Secara umum, intervensi dari program ini harapannya akan memberikan dampak kepada pemulihan akses livelihood kepada masyarakat penyintas bencana di wilayah Kota Palu dan Kabupaten Sigi, terlebih khusus pada perubahan kemandirian ekonomi kepada 250 anggota masyarakat berbasis keluarga sebagai penerima manfaat langsung dan 4400 masyarakat dari 4 wilayah yang menjadi penerima manfaat tidak langsung, melalui penguatan ekonomi dari 250 Anggota masyarakat berbasis keluarga yang didampingi, analisis dampak perubahan kemandirian ekonomi dapat diukur dari perubahan pendapatan, konsumsi keluarga sebelum dan setelah 6 bulan berjalannya program. Saat ini, Yayasan Sikola Mombine telah melakukan assessment di Kabupaten Sigi (Desa Lolu dan Desa Beka) dan Kota Palu (Kel. Mamboro dan Kel. Buluri) untuk melihat sejauh mana perubahan penghasilan sebelum dan sesudah bencana (terlampir).

2 Desa dan 2 Kelurahan yang didampingi akan menerima dampak melalui usaha ekonomi kolektif yang telah dilegitimitasi publik melalui perluasan pasar dan dukungan pemerintah sehingga usaha-usaha ekonomi yang dibangun terus berkelanjutan. Selain itu 250 anggota masyarakat berbasis keluarga yang terlibat melalui program ini akan terus dikampanyekan menjadi pemimpin penggerak di komunitas melalui kemandirian ekonominya.

25 dari 250 anggota masyarakat berbasis keluarga diantaranya akan menjadi perempuan pemimpin yang terlibat aktif mempraktekkan kepemimpinannya di masyarakat dalam koordinasi strategis bersama Yayasan Sikola Mombine.
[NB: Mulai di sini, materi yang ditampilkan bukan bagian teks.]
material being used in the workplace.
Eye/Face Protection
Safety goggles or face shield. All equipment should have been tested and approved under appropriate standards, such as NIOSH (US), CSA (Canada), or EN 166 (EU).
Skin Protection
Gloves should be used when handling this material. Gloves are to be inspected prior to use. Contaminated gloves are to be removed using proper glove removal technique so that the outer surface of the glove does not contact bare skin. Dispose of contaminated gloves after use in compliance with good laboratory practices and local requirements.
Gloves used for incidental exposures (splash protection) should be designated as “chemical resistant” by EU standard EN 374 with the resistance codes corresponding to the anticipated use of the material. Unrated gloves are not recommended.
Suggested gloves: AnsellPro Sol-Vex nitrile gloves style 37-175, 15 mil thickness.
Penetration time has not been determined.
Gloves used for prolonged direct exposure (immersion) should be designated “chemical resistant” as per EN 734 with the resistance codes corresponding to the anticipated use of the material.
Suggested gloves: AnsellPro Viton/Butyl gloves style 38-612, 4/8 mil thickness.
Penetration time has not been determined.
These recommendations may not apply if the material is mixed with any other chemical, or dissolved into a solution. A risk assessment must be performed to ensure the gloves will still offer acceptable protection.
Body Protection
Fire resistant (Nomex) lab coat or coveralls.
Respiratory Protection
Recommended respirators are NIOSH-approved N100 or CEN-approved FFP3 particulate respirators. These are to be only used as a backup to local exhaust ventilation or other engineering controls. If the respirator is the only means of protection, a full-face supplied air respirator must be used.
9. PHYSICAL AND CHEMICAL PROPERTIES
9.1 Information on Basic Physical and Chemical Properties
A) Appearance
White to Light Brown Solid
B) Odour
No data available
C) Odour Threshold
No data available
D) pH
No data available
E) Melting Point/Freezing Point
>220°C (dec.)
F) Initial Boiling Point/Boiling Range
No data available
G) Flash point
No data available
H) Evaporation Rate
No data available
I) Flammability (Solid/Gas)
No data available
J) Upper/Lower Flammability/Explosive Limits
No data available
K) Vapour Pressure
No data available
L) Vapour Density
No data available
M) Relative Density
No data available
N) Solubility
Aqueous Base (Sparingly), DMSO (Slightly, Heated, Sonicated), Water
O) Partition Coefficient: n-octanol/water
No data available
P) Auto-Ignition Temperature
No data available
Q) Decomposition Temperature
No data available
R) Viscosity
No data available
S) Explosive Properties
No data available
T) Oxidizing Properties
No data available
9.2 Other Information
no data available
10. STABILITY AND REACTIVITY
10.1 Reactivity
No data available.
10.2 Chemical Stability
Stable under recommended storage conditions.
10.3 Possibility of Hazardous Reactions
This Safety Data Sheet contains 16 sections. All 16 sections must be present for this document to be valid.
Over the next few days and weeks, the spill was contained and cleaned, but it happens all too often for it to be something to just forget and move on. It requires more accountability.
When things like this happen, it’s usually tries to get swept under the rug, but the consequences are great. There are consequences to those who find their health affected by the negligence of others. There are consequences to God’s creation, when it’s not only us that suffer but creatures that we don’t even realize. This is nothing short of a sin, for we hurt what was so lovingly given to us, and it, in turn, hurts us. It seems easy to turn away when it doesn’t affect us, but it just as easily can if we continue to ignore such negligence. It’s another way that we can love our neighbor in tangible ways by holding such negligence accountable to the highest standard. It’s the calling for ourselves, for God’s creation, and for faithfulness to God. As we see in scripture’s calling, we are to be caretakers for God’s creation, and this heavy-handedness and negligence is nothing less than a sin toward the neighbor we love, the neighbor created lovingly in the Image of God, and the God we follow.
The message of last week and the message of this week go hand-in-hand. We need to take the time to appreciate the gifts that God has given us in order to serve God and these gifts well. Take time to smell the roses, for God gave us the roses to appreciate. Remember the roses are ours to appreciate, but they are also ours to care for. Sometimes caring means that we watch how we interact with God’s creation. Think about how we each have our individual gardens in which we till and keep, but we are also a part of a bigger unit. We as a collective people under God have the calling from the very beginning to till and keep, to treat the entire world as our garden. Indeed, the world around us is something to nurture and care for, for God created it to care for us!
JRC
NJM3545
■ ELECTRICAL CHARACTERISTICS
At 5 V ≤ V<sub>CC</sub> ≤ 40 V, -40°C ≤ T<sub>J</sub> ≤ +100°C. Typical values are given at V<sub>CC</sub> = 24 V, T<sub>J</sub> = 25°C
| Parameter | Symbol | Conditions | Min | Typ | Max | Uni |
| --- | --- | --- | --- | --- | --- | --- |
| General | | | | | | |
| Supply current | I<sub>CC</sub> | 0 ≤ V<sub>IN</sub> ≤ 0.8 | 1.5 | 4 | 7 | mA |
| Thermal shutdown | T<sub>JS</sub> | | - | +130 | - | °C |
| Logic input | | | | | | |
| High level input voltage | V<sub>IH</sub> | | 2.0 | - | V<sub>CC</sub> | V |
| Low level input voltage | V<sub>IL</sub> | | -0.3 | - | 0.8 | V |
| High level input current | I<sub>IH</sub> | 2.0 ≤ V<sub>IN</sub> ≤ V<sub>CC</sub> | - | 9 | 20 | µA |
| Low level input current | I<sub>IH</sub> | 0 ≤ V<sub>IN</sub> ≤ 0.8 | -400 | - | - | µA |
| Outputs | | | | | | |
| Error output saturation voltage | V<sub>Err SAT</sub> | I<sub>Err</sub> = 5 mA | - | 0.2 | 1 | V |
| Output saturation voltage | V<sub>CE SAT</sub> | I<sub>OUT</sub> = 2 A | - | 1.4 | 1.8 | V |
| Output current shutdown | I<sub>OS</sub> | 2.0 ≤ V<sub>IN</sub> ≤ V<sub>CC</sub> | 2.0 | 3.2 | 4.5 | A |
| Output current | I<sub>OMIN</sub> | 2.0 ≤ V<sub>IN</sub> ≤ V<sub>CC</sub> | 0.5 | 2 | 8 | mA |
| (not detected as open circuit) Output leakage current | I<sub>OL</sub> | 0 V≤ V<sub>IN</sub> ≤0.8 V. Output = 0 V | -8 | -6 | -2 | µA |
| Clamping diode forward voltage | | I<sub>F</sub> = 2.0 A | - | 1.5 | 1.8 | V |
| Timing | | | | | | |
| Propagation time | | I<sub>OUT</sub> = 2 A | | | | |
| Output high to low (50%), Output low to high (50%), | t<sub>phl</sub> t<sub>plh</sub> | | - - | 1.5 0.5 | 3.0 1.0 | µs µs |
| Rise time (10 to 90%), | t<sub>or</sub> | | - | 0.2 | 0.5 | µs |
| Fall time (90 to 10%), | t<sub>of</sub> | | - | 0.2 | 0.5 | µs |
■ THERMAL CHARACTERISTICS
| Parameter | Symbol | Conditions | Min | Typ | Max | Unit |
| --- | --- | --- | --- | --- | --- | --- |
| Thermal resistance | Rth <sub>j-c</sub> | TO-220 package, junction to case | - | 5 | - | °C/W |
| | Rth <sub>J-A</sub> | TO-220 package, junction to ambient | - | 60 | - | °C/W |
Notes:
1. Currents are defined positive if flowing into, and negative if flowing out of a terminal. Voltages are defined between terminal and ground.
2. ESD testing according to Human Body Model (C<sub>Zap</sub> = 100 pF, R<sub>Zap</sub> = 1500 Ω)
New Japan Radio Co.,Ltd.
Melalui perempuan pemimpin, desa dan kelurahan intervensi akan memiliki program strategis dalam penanganan proses rehabilitasi dan rekonstruksi pasca bencana.

Secara internal, Yayasan Sikola Mombine melalui cerita kepemimpinan perempuan akan menjadi laboratorium pengetahuan khususnya dalam proses pemulihan pasca bencana dan Kemitraan sebagai mitra bisa melanjutkan strategi advokasi kebijakan dalam konteks mendorong tata kelolah pemerintahan yang baik diproses penanggulangan bencana di Indonesia.

5.4 Strategi Implementasi

Yayasan Sikola Mombine merupakan organisasi gerakan kepemimpinan perempuan akar rumput, sehingga keterlibatan perempuan dalam program ini menjadi aktor kunci dalam pelaksanaan dan mengukur keberhasilan program. Strategi pendekatan yang digunakan dalam program ini adalah :

  1. BERPUSAT PADA MASYARAKAT, mengutamakan kelompok perempuan sebagai aktor perubahan.
  2. RESPONSIF GENDER, memastikan setiap proses advokasi dan penguatan kelompok masyarakat korban/penyintas memasukan perspektif gender dan memiliki analisis kesenjangan gender serta pengalaman hidup perempuan dalam perencanaan dan pelaksanaan kebijakan pemerintah daerah secara berjenjang, khususnya pada tahapan rehabilitasu dan rekonstruksi.
  3. PARTISIPATIF, keterlibatan aktif oleh perempuan dan kelompok rentan lainnya secara berjenjang mulai dari lingkungan sekitarnya, Desa dan Kelurahan dan pemerintah daerah. Keterlibatan aktif tidak sekedar hadir secara fisik namun mampu mempengaruhi proses didalamnya dan menemukan berbagai proses partisipasi berdasarkan tingkat pengalaman dan pengetahuan.
  4. SISTEMATIS, secara bertahap melakukan pendekatan di level makro untuk membangun kekuatan masyarakat dan level mikro untuk membangun lingkungan yang efektif dengan proses, urutan langkah dan arah yang direncanakan bersama.
  5. KEMITRAAN, membuka ruang kolaborasi dengan prinsip kolektifitas/Gotong Royong.
  6. BERBASIS PADA SUMBER DAYA LOKAL, mengedepankan pada ketersediaan sumber daya yang ada di wilayah intervensi.
  7. KEBERLANJUTAN, menguatkan kelompok perempuan dan mendorong perbaikan kebijakan melalui kepemimpinan perempuan. Diantaranya adalah bagaimana memastikan roadmap rehabilitasi dan rekonstruksi khususnya pada bidang/kluster akses pemulihan livelihood terimplementasikan dalam kebijakan anggaran serta mekanisme implementasi kebijakan anggaran dalam pengelolaan kebencanaan memberikan jaminan terhadap penguatan livelihood dan pemenuhan hak dasar korban terdampak.

5.5 Manajemen Proyek

Strategi dan pendekatan pengorganisasian masyarakat menggunakan pendekatan proses yang partisipatif, pendampingan yang intensif dan berkelanjutan, pengembangan media komunikasi yang murah, mudah, dan bisa memanfaatkan, penguatan simpul belajar untuk mengembangkan masyarakat sipil yang dinamis, dan mengutamakan potensi masyarakat setempat.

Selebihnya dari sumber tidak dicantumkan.